> [REQUIRED WORK]:
Please repeat, exactly as written, every line from the one containing "(431, 80) none" through the last line of the records, both included, and leave out any pictures.

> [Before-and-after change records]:

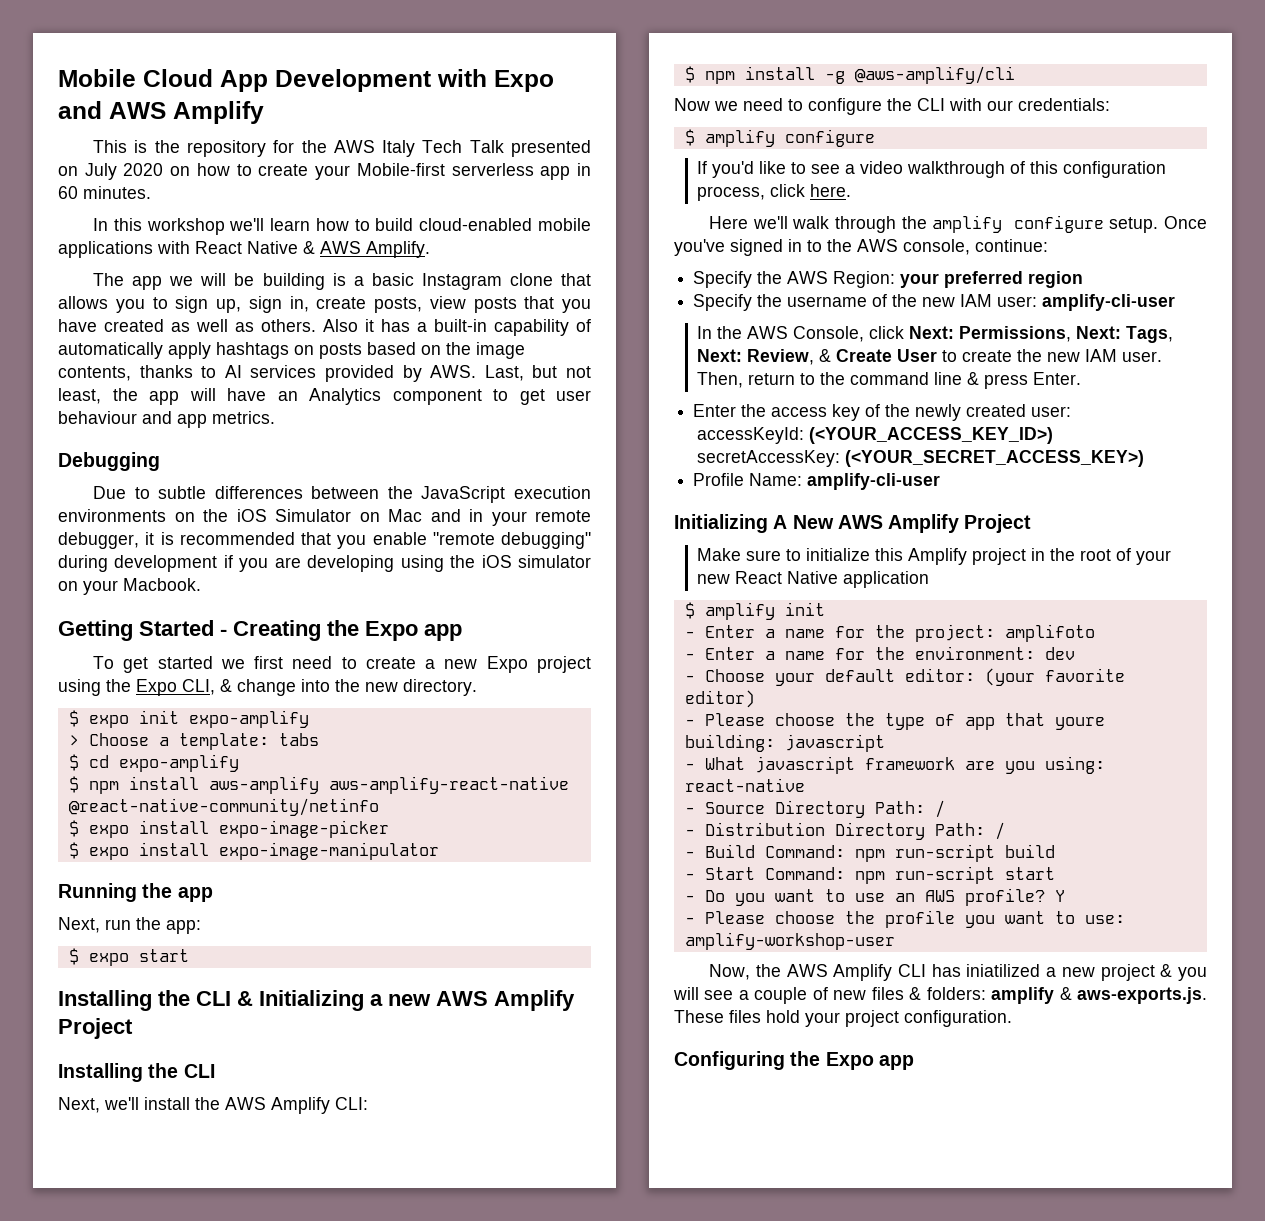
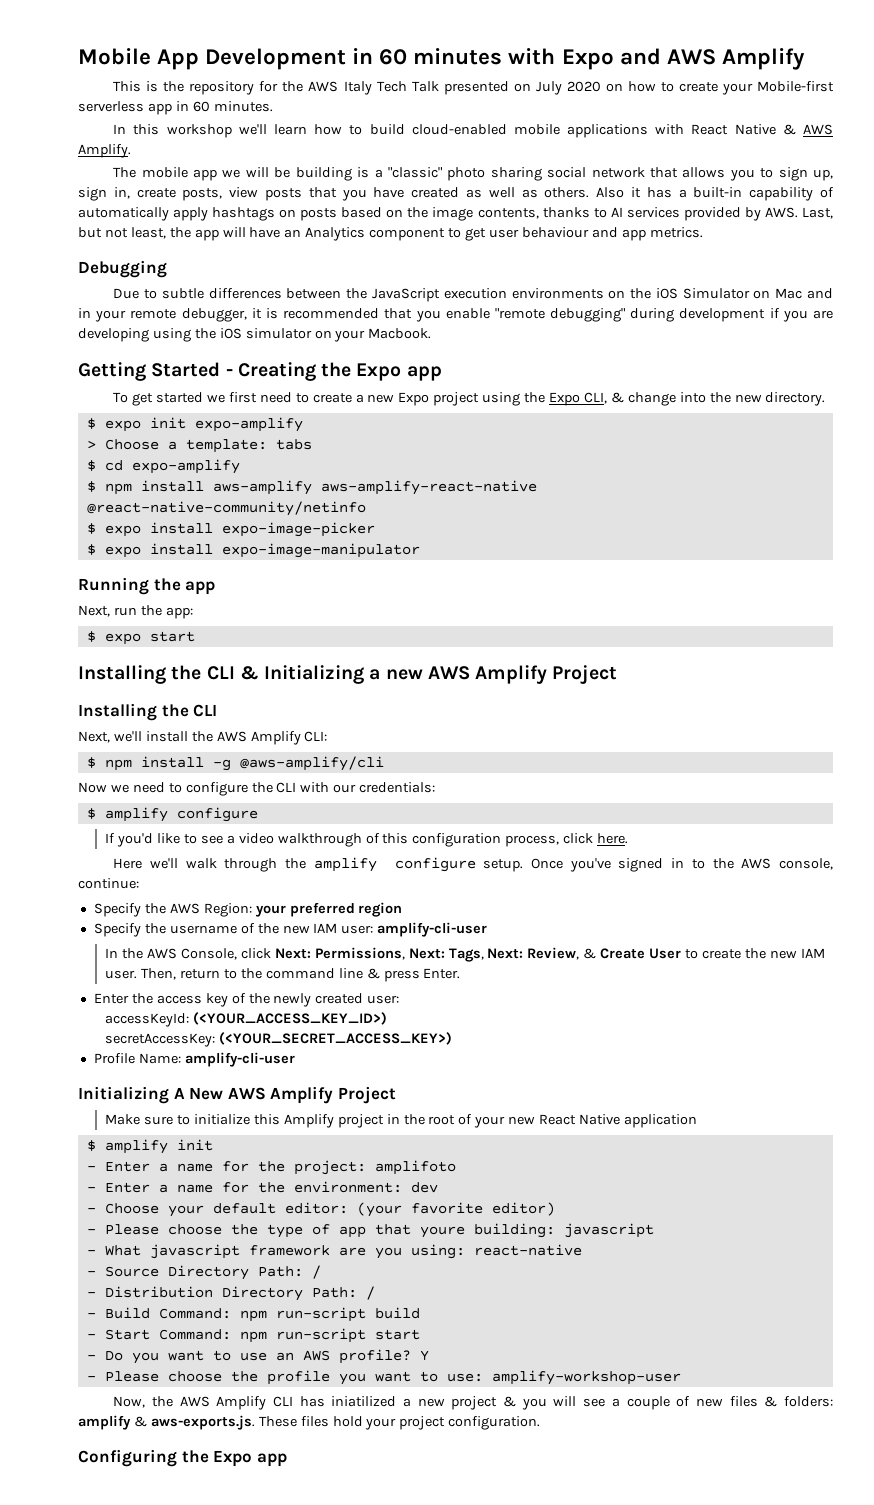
[143,69,213,87] Cloud -> (151, 56) none
(431, 80) none -> [352,48,503,65] in 60 minutes
(125, 279) none -> [141,167,188,178] mobile
[371,273,553,290] basic Instagram clone -> [387,167,645,181] "classic" photo sharing social network

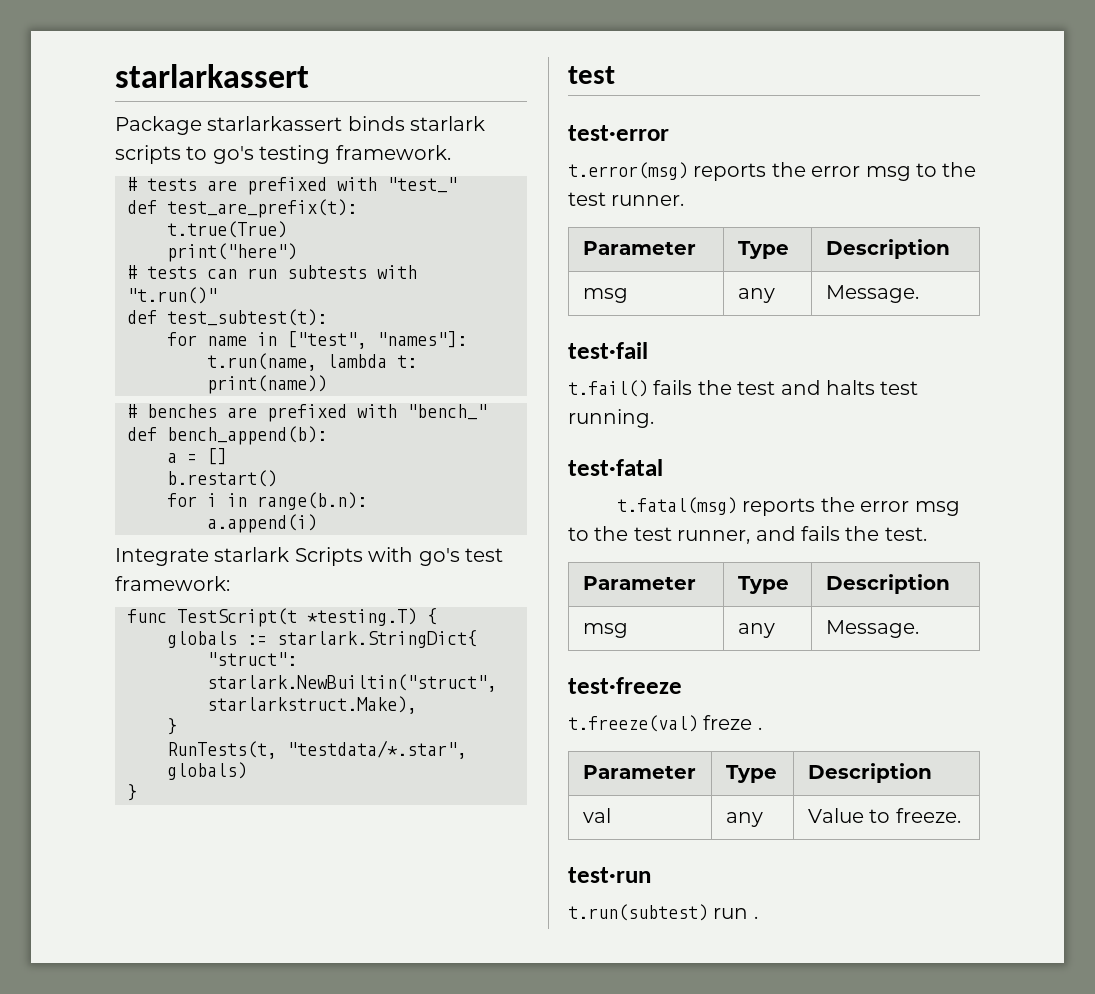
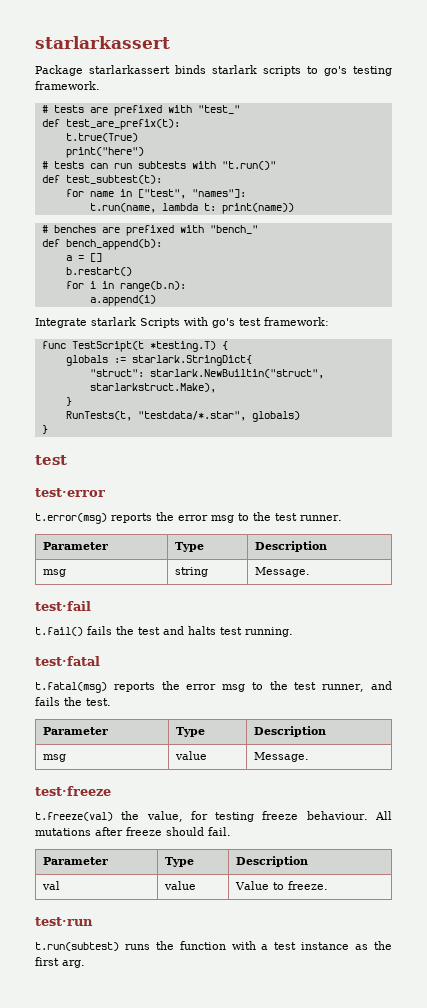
[737,288,775,303] any -> [174,567,208,577] string
[737,623,775,638] any -> [174,751,207,760] value
[703,715,762,730] freze . -> [121,811,392,822] [35,827,231,836] the value, for testing freeze behaviour. All mutations after freeze should fail.
[725,812,763,827] any -> [163,881,196,890] value
[713,908,758,919] run . -> [124,941,393,950] [35,957,85,968] runs the function with a test instance as the first arg.

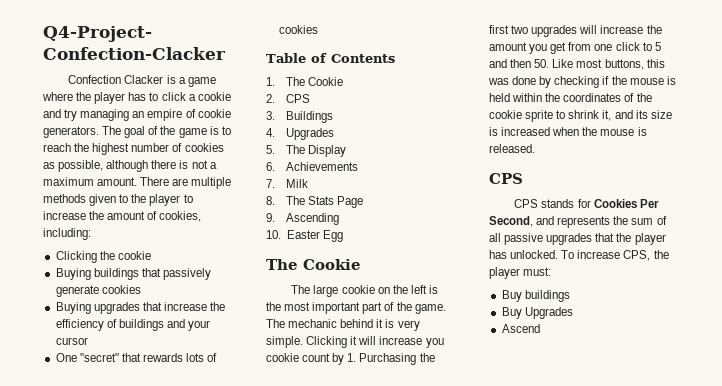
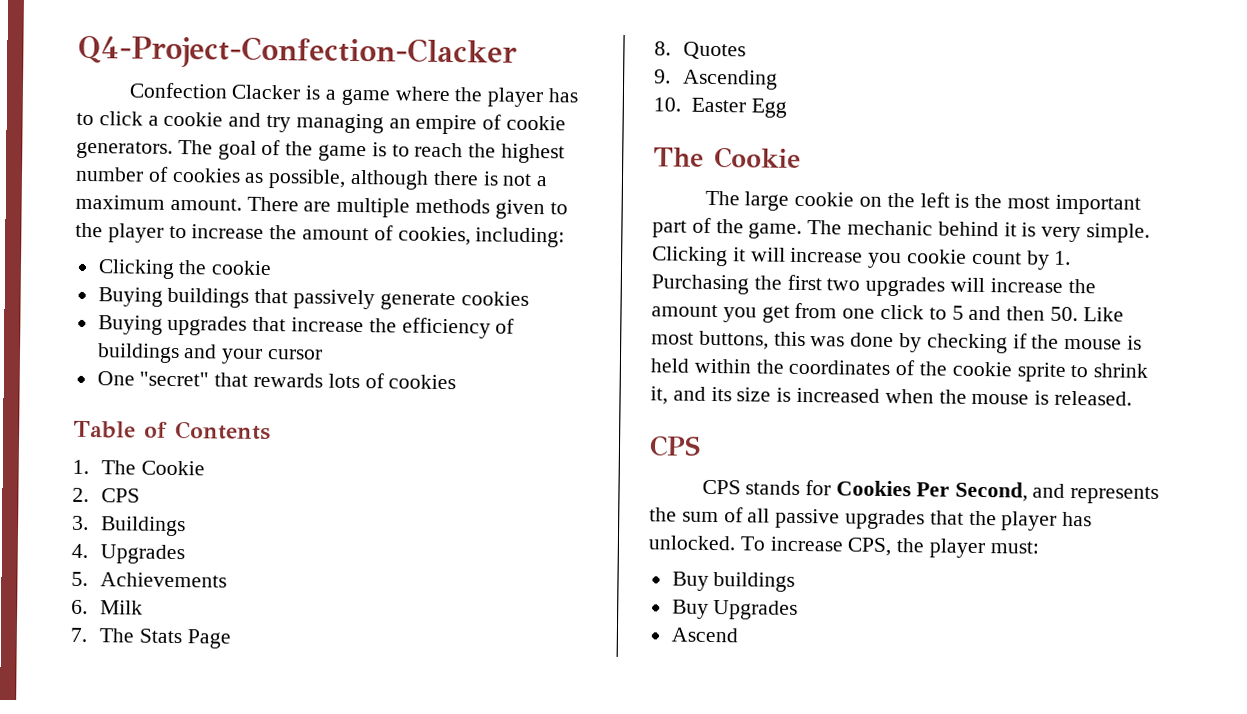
[286,145,347,157] [266,162,275,171] The Display // 6. -> (88, 579) none
[266,179,275,188] 7. -> [71,599,88,615] 6.
[266,196,275,205] 8. -> [70,627,87,643] 7.
(364, 202) none -> [654,41,747,60] // 8. Quotes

> [WRITTEN SOLUTION]:
(431, 80) none -> [352,48,503,65] in 60 minutes
(125, 279) none -> [141,167,188,178] mobile
[371,273,553,290] basic Instagram clone -> [387,167,645,181] "classic" photo sharing social network

[737,288,775,303] any -> [174,567,208,577] string
[737,623,775,638] any -> [174,751,207,760] value
[703,715,762,730] freze . -> [121,811,392,822] [35,827,231,836] the value, for testing freeze behaviour. All mutations after freeze should fail.
[725,812,763,827] any -> [163,881,196,890] value
[713,908,758,919] run . -> [124,941,393,950] [35,957,85,968] runs the function with a test instance as the first arg.

[286,145,347,157] [266,162,275,171] The Display // 6. -> (88, 579) none
[266,179,275,188] 7. -> [71,599,88,615] 6.
[266,196,275,205] 8. -> [70,627,87,643] 7.
(364, 202) none -> [654,41,747,60] // 8. Quotes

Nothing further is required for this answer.